BEGIN Given entries

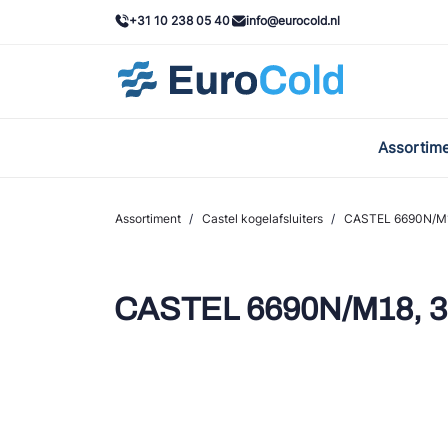
+31 10 238 05 40
info@eurocold.nl
Assortim
BOC
Caste
Assortiment
/
Castel kogelafsluiters
/
CASTEL 6690N/M
Frig
AWA
CASTEL 6690N/M18,
Onda
VAC
REFF
John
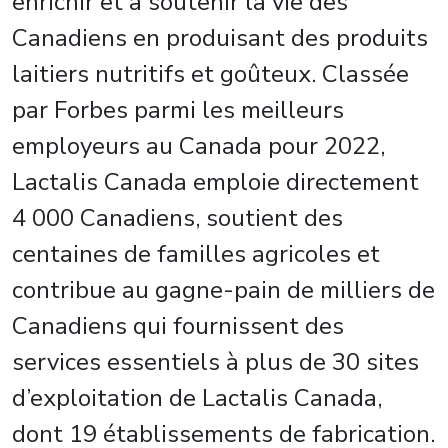
enrichir et à soutenir la vie des
Canadiens en produisant des produits
laitiers nutritifs et goûteux. Classée
par Forbes parmi les meilleurs
employeurs au Canada pour 2022,
Lactalis Canada emploie directement
4 000 Canadiens, soutient des
centaines de familles agricoles et
contribue au gagne-pain de milliers de
Canadiens qui fournissent des
services essentiels à plus de 30 sites
d’exploitation de Lactalis Canada,
dont 19 établissements de fabrication.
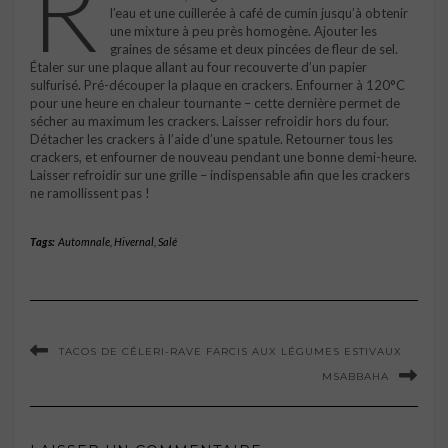
R
l’eau et une cuillerée à café de cumin jusqu’à obtenir
une mixture à peu près homogène. Ajouter les
graines de sésame et deux pincées de fleur de sel.
Étaler sur une plaque allant au four recouverte d’un papier
sulfurisé. Pré-découper la plaque en crackers. Enfourner à 120°C
pour une heure en chaleur tournante – cette dernière permet de
sécher au maximum les crackers. Laisser refroidir hors du four.
Détacher les crackers à l’aide d’une spatule. Retourner tous les
crackers, et enfourner de nouveau pendant une bonne demi-heure.
Laisser refroidir sur une grille – indispensable afin que les crackers
ne ramollissent pas !
Tags:
Automnale
,
Hivernal
,
Salé
TACOS DE CÉLERI-RAVE FARCIS AUX LÉGUMES ESTIVAUX
MSABBAHA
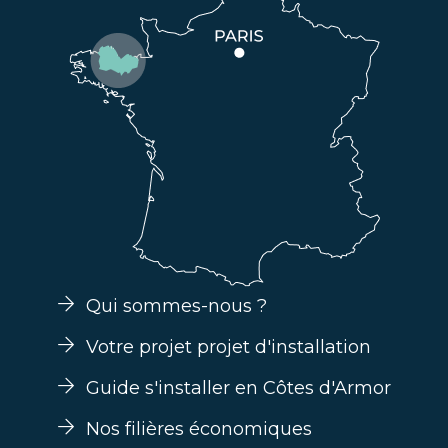
Qui sommes-nous ?
Votre projet projet d'installation
Guide s'installer en Côtes d'Armor
Nos filières économiques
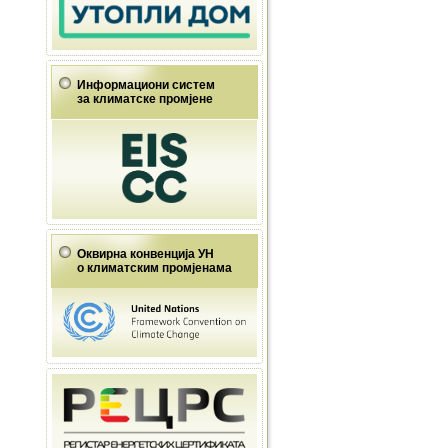
Информациони систем
за климатске промјене
Оквирна конвенција УН
о климатским промјенама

END Given entries

## Instruction
List every line in the data entries above that contains the string "heure", matching case exactly.

## Exercise answer
pour une heure en chaleur tournante – cette dernière permet de
crackers, et enfourner de nouveau pendant une bonne demi-heure.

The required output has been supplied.